++++ Records supplied ++++

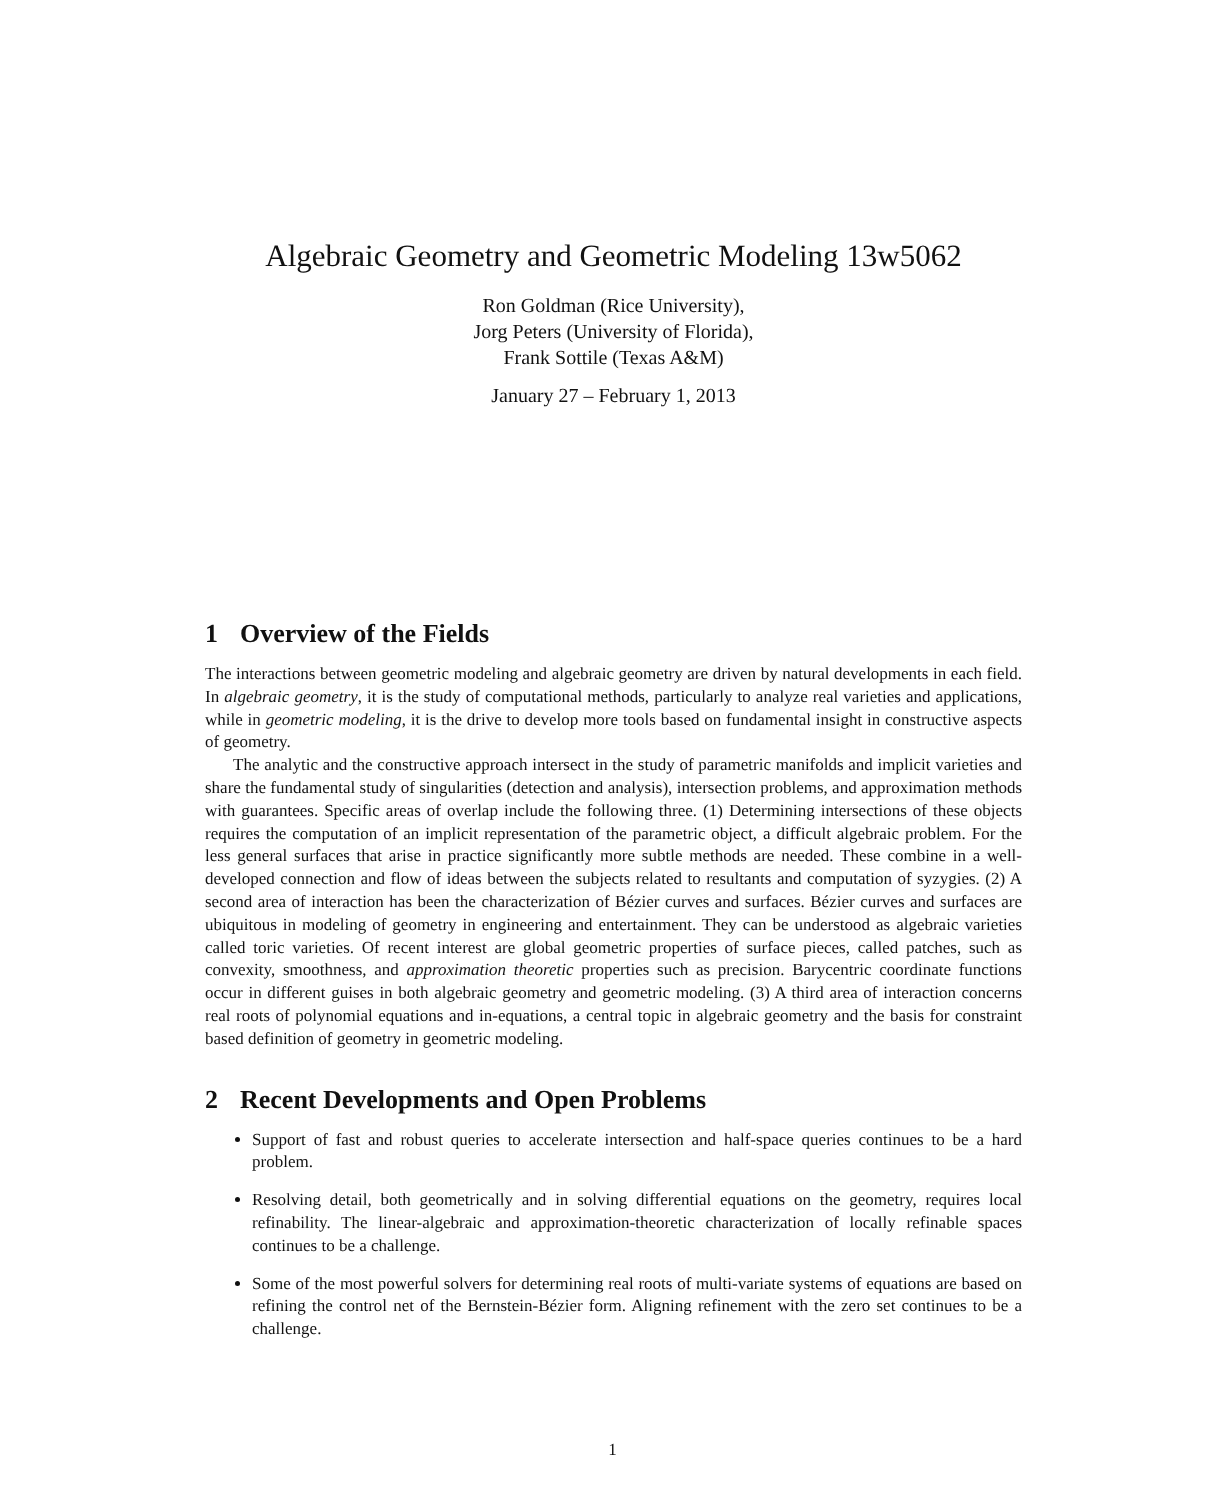Algebraic Geometry and Geometric Modeling 13w5062
Ron Goldman (Rice University),
Jorg Peters (University of Florida),
Frank Sottile (Texas A&M)
January 27 – February 1, 2013
1 Overview of the Fields
The interactions between geometric modeling and algebraic geometry are driven by natural developments in each field. In algebraic geometry, it is the study of computational methods, particularly to analyze real varieties and applications, while in geometric modeling, it is the drive to develop more tools based on fundamental insight in constructive aspects of geometry.
The analytic and the constructive approach intersect in the study of parametric manifolds and implicit varieties and share the fundamental study of singularities (detection and analysis), intersection problems, and approximation methods with guarantees. Specific areas of overlap include the following three. (1) Determining intersections of these objects requires the computation of an implicit representation of the parametric object, a difficult algebraic problem. For the less general surfaces that arise in practice significantly more subtle methods are needed. These combine in a well-developed connection and flow of ideas between the subjects related to resultants and computation of syzygies. (2) A second area of interaction has been the characterization of Bézier curves and surfaces. Bézier curves and surfaces are ubiquitous in modeling of geometry in engineering and entertainment. They can be understood as algebraic varieties called toric varieties. Of recent interest are global geometric properties of surface pieces, called patches, such as convexity, smoothness, and approximation theoretic properties such as precision. Barycentric coordinate functions occur in different guises in both algebraic geometry and geometric modeling. (3) A third area of interaction concerns real roots of polynomial equations and in-equations, a central topic in algebraic geometry and the basis for constraint based definition of geometry in geometric modeling.
2 Recent Developments and Open Problems
Support of fast and robust queries to accelerate intersection and half-space queries continues to be a hard problem.
Resolving detail, both geometrically and in solving differential equations on the geometry, requires local refinability. The linear-algebraic and approximation-theoretic characterization of locally refinable spaces continues to be a challenge.
Some of the most powerful solvers for determining real roots of multi-variate systems of equations are based on refining the control net of the Bernstein-Bézier form. Aligning refinement with the zero set continues to be a challenge.
1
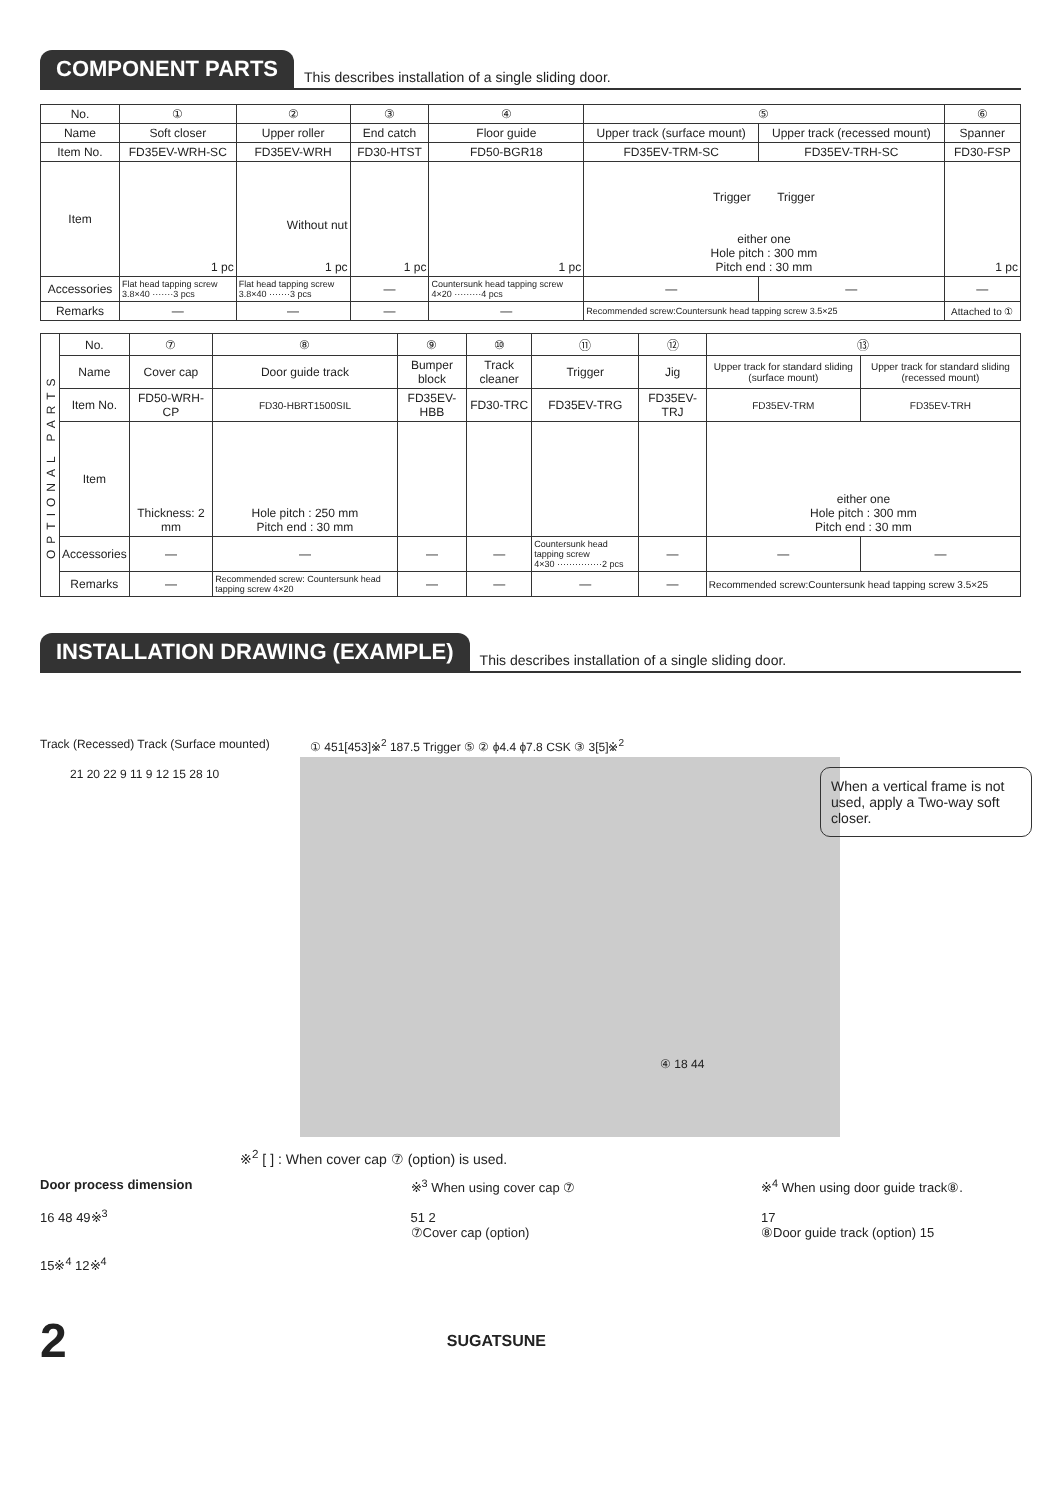COMPONENT PARTS
This describes installation of a single sliding door.
| No. | ① | ② | ③ | ④ | ⑤ | | ⑥ |
| Name | Soft closer | Upper roller | End catch | Floor guide | Upper track (surface mount) | Upper track (recessed mount) | Spanner |
| Item No. | FD35EV-WRH-SC | FD35EV-WRH | FD30-HTST | FD50-BGR18 | FD35EV-TRM-SC | FD35EV-TRH-SC | FD30-FSP |
| Item | 1 pc | Without nut 1 pc | 1 pc | 1 pc | Trigger Trigger either one Hole pitch : 300 mm Pitch end : 30 mm | | 1 pc |
| Accessories | Flat head tapping screw 3.8×40 ·······3 pcs | Flat head tapping screw 3.8×40 ·······3 pcs | — | Countersunk head tapping screw 4×20 ·········4 pcs | — | — | — |
| Remarks | — | — | — | — | Recommended screw:Countersunk head tapping screw 3.5×25 | | Attached to ① |
| OPTIONAL PARTS | No. | ⑦ | ⑧ | ⑨ | ⑩ | ⑪ | ⑫ | ⑬ | |
| | Name | Cover cap | Door guide track | Bumper block | Track cleaner | Trigger | Jig | Upper track for standard sliding (surface mount) | Upper track for standard sliding (recessed mount) |
| | Item No. | FD50-WRH-CP | FD30-HBRT1500SIL | FD35EV-HBB | FD30-TRC | FD35EV-TRG | FD35EV-TRJ | FD35EV-TRM | FD35EV-TRH |
| | Item | Thickness: 2 mm | Hole pitch : 250 mm Pitch end : 30 mm | | | | | either one Hole pitch : 300 mm Pitch end : 30 mm | |
| | Accessories | — | — | — | — | Countersunk head tapping screw 4×30 ···············2 pcs | — | — | — |
| | Remarks | — | Recommended screw: Countersunk head tapping screw 4×20 | — | — | — | — | Recommended screw:Countersunk head tapping screw 3.5×25 | |
INSTALLATION DRAWING (EXAMPLE)
This describes installation of a single sliding door.
Track (Recessed) Track (Surface mounted)
① 451[453]※<sup>2</sup> 187.5 Trigger ⑤ ② ϕ4.4 ϕ7.8 CSK ③ 3[5]※<sup>2</sup>
21 20 22 9 11 9 12 15 28 10
④ 18 44
When a vertical frame is not used, apply a Two-way soft closer.
※<sup>2</sup> [ ] : When cover cap ⑦ (option) is used.
Door process dimension
16 48 49※<sup>3</sup>
15※<sup>4</sup> 12※<sup>4</sup>
※<sup>3</sup> When using cover cap ⑦
51 2
⑦Cover cap (option)
※<sup>4</sup> When using door guide track⑧.
17
⑧Door guide track (option) 15
2 SUGATSUNE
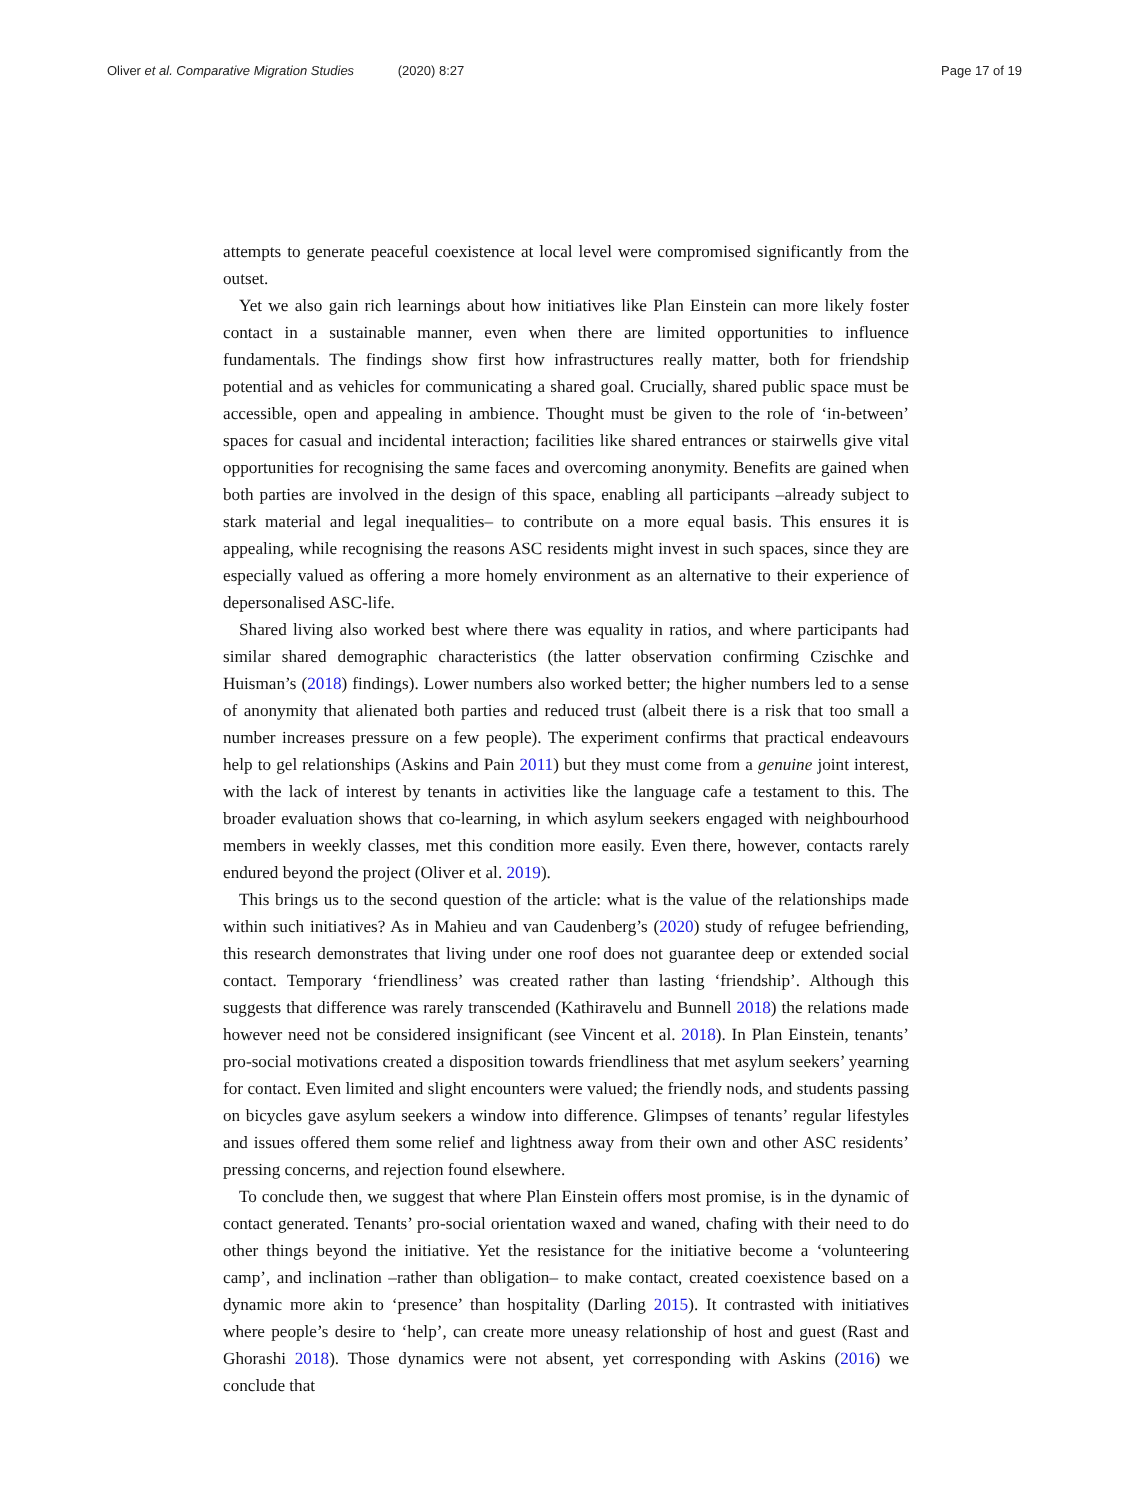Oliver et al. Comparative Migration Studies (2020) 8:27
Page 17 of 19
attempts to generate peaceful coexistence at local level were compromised significantly from the outset.
Yet we also gain rich learnings about how initiatives like Plan Einstein can more likely foster contact in a sustainable manner, even when there are limited opportunities to influence fundamentals. The findings show first how infrastructures really matter, both for friendship potential and as vehicles for communicating a shared goal. Crucially, shared public space must be accessible, open and appealing in ambience. Thought must be given to the role of ‘in-between’ spaces for casual and incidental interaction; facilities like shared entrances or stairwells give vital opportunities for recognising the same faces and overcoming anonymity. Benefits are gained when both parties are involved in the design of this space, enabling all participants –already subject to stark material and legal inequalities– to contribute on a more equal basis. This ensures it is appealing, while recognising the reasons ASC residents might invest in such spaces, since they are especially valued as offering a more homely environment as an alternative to their experience of depersonalised ASC-life.
Shared living also worked best where there was equality in ratios, and where participants had similar shared demographic characteristics (the latter observation confirming Czischke and Huisman’s (2018) findings). Lower numbers also worked better; the higher numbers led to a sense of anonymity that alienated both parties and reduced trust (albeit there is a risk that too small a number increases pressure on a few people). The experiment confirms that practical endeavours help to gel relationships (Askins and Pain 2011) but they must come from a genuine joint interest, with the lack of interest by tenants in activities like the language cafe a testament to this. The broader evaluation shows that co-learning, in which asylum seekers engaged with neighbourhood members in weekly classes, met this condition more easily. Even there, however, contacts rarely endured beyond the project (Oliver et al. 2019).
This brings us to the second question of the article: what is the value of the relationships made within such initiatives? As in Mahieu and van Caudenberg’s (2020) study of refugee befriending, this research demonstrates that living under one roof does not guarantee deep or extended social contact. Temporary ‘friendliness’ was created rather than lasting ‘friendship’. Although this suggests that difference was rarely transcended (Kathiravelu and Bunnell 2018) the relations made however need not be considered insignificant (see Vincent et al. 2018). In Plan Einstein, tenants’ pro-social motivations created a disposition towards friendliness that met asylum seekers’ yearning for contact. Even limited and slight encounters were valued; the friendly nods, and students passing on bicycles gave asylum seekers a window into difference. Glimpses of tenants’ regular lifestyles and issues offered them some relief and lightness away from their own and other ASC residents’ pressing concerns, and rejection found elsewhere.
To conclude then, we suggest that where Plan Einstein offers most promise, is in the dynamic of contact generated. Tenants’ pro-social orientation waxed and waned, chafing with their need to do other things beyond the initiative. Yet the resistance for the initiative become a ‘volunteering camp’, and inclination –rather than obligation– to make contact, created coexistence based on a dynamic more akin to ‘presence’ than hospitality (Darling 2015). It contrasted with initiatives where people’s desire to ‘help’, can create more uneasy relationship of host and guest (Rast and Ghorashi 2018). Those dynamics were not absent, yet corresponding with Askins (2016) we conclude that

++++

### [Your task]
Each entry above should be given again exactly, with its pictures omitted.

### [Response]
Algebraic Geometry and Geometric Modeling 13w5062
Ron Goldman (Rice University),
Jorg Peters (University of Florida),
Frank Sottile (Texas A&M)
January 27 – February 1, 2013
1 Overview of the Fields
The interactions between geometric modeling and algebraic geometry are driven by natural developments in each field. In algebraic geometry, it is the study of computational methods, particularly to analyze real varieties and applications, while in geometric modeling, it is the drive to develop more tools based on fundamental insight in constructive aspects of geometry.
The analytic and the constructive approach intersect in the study of parametric manifolds and implicit varieties and share the fundamental study of singularities (detection and analysis), intersection problems, and approximation methods with guarantees. Specific areas of overlap include the following three. (1) Determining intersections of these objects requires the computation of an implicit representation of the parametric object, a difficult algebraic problem. For the less general surfaces that arise in practice significantly more subtle methods are needed. These combine in a well-developed connection and flow of ideas between the subjects related to resultants and computation of syzygies. (2) A second area of interaction has been the characterization of Bézier curves and surfaces. Bézier curves and surfaces are ubiquitous in modeling of geometry in engineering and entertainment. They can be understood as algebraic varieties called toric varieties. Of recent interest are global geometric properties of surface pieces, called patches, such as convexity, smoothness, and approximation theoretic properties such as precision. Barycentric coordinate functions occur in different guises in both algebraic geometry and geometric modeling. (3) A third area of interaction concerns real roots of polynomial equations and in-equations, a central topic in algebraic geometry and the basis for constraint based definition of geometry in geometric modeling.
2 Recent Developments and Open Problems
Support of fast and robust queries to accelerate intersection and half-space queries continues to be a hard problem.
Resolving detail, both geometrically and in solving differential equations on the geometry, requires local refinability. The linear-algebraic and approximation-theoretic characterization of locally refinable spaces continues to be a challenge.
Some of the most powerful solvers for determining real roots of multi-variate systems of equations are based on refining the control net of the Bernstein-Bézier form. Aligning refinement with the zero set continues to be a challenge.
1
COMPONENT PARTS
This describes installation of a single sliding door.
| No. | ① | ② | ③ | ④ | ⑤ | | ⑥ |
| Name | Soft closer | Upper roller | End catch | Floor guide | Upper track (surface mount) | Upper track (recessed mount) | Spanner |
| Item No. | FD35EV-WRH-SC | FD35EV-WRH | FD30-HTST | FD50-BGR18 | FD35EV-TRM-SC | FD35EV-TRH-SC | FD30-FSP |
| Item | 1 pc | Without nut 1 pc | 1 pc | 1 pc | Trigger Trigger either one Hole pitch : 300 mm Pitch end : 30 mm | | 1 pc |
| Accessories | Flat head tapping screw 3.8×40 ·······3 pcs | Flat head tapping screw 3.8×40 ·······3 pcs | — | Countersunk head tapping screw 4×20 ·········4 pcs | — | — | — |
| Remarks | — | — | — | — | Recommended screw:Countersunk head tapping screw 3.5×25 | | Attached to ① |
| OPTIONAL PARTS | No. | ⑦ | ⑧ | ⑨ | ⑩ | ⑪ | ⑫ | ⑬ | |
| | Name | Cover cap | Door guide track | Bumper block | Track cleaner | Trigger | Jig | Upper track for standard sliding (surface mount) | Upper track for standard sliding (recessed mount) |
| | Item No. | FD50-WRH-CP | FD30-HBRT1500SIL | FD35EV-HBB | FD30-TRC | FD35EV-TRG | FD35EV-TRJ | FD35EV-TRM | FD35EV-TRH |
| | Item | Thickness: 2 mm | Hole pitch : 250 mm Pitch end : 30 mm | | | | | either one Hole pitch : 300 mm Pitch end : 30 mm | |
| | Accessories | — | — | — | — | Countersunk head tapping screw 4×30 ···············2 pcs | — | — | — |
| | Remarks | — | Recommended screw: Countersunk head tapping screw 4×20 | — | — | — | — | Recommended screw:Countersunk head tapping screw 3.5×25 | |
INSTALLATION DRAWING (EXAMPLE)
This describes installation of a single sliding door.
Track (Recessed) Track (Surface mounted)
① 451[453]※<sup>2</sup> 187.5 Trigger ⑤ ② ϕ4.4 ϕ7.8 CSK ③ 3[5]※<sup>2</sup>
21 20 22 9 11 9 12 15 28 10
④ 18 44
When a vertical frame is not used, apply a Two-way soft closer.
※<sup>2</sup> [ ] : When cover cap ⑦ (option) is used.
Door process dimension
16 48 49※<sup>3</sup>
15※<sup>4</sup> 12※<sup>4</sup>
※<sup>3</sup> When using cover cap ⑦
51 2
⑦Cover cap (option)
※<sup>4</sup> When using door guide track⑧.
17
⑧Door guide track (option) 15
2 SUGATSUNE
Oliver et al. Comparative Migration Studies (2020) 8:27
Page 17 of 19
attempts to generate peaceful coexistence at local level were compromised significantly from the outset.
Yet we also gain rich learnings about how initiatives like Plan Einstein can more likely foster contact in a sustainable manner, even when there are limited opportunities to influence fundamentals. The findings show first how infrastructures really matter, both for friendship potential and as vehicles for communicating a shared goal. Crucially, shared public space must be accessible, open and appealing in ambience. Thought must be given to the role of ‘in-between’ spaces for casual and incidental interaction; facilities like shared entrances or stairwells give vital opportunities for recognising the same faces and overcoming anonymity. Benefits are gained when both parties are involved in the design of this space, enabling all participants –already subject to stark material and legal inequalities– to contribute on a more equal basis. This ensures it is appealing, while recognising the reasons ASC residents might invest in such spaces, since they are especially valued as offering a more homely environment as an alternative to their experience of depersonalised ASC-life.
Shared living also worked best where there was equality in ratios, and where participants had similar shared demographic characteristics (the latter observation confirming Czischke and Huisman’s (2018) findings). Lower numbers also worked better; the higher numbers led to a sense of anonymity that alienated both parties and reduced trust (albeit there is a risk that too small a number increases pressure on a few people). The experiment confirms that practical endeavours help to gel relationships (Askins and Pain 2011) but they must come from a genuine joint interest, with the lack of interest by tenants in activities like the language cafe a testament to this. The broader evaluation shows that co-learning, in which asylum seekers engaged with neighbourhood members in weekly classes, met this condition more easily. Even there, however, contacts rarely endured beyond the project (Oliver et al. 2019).
This brings us to the second question of the article: what is the value of the relationships made within such initiatives? As in Mahieu and van Caudenberg’s (2020) study of refugee befriending, this research demonstrates that living under one roof does not guarantee deep or extended social contact. Temporary ‘friendliness’ was created rather than lasting ‘friendship’. Although this suggests that difference was rarely transcended (Kathiravelu and Bunnell 2018) the relations made however need not be considered insignificant (see Vincent et al. 2018). In Plan Einstein, tenants’ pro-social motivations created a disposition towards friendliness that met asylum seekers’ yearning for contact. Even limited and slight encounters were valued; the friendly nods, and students passing on bicycles gave asylum seekers a window into difference. Glimpses of tenants’ regular lifestyles and issues offered them some relief and lightness away from their own and other ASC residents’ pressing concerns, and rejection found elsewhere.
To conclude then, we suggest that where Plan Einstein offers most promise, is in the dynamic of contact generated. Tenants’ pro-social orientation waxed and waned, chafing with their need to do other things beyond the initiative. Yet the resistance for the initiative become a ‘volunteering camp’, and inclination –rather than obligation– to make contact, created coexistence based on a dynamic more akin to ‘presence’ than hospitality (Darling 2015). It contrasted with initiatives where people’s desire to ‘help’, can create more uneasy relationship of host and guest (Rast and Ghorashi 2018). Those dynamics were not absent, yet corresponding with Askins (2016) we conclude that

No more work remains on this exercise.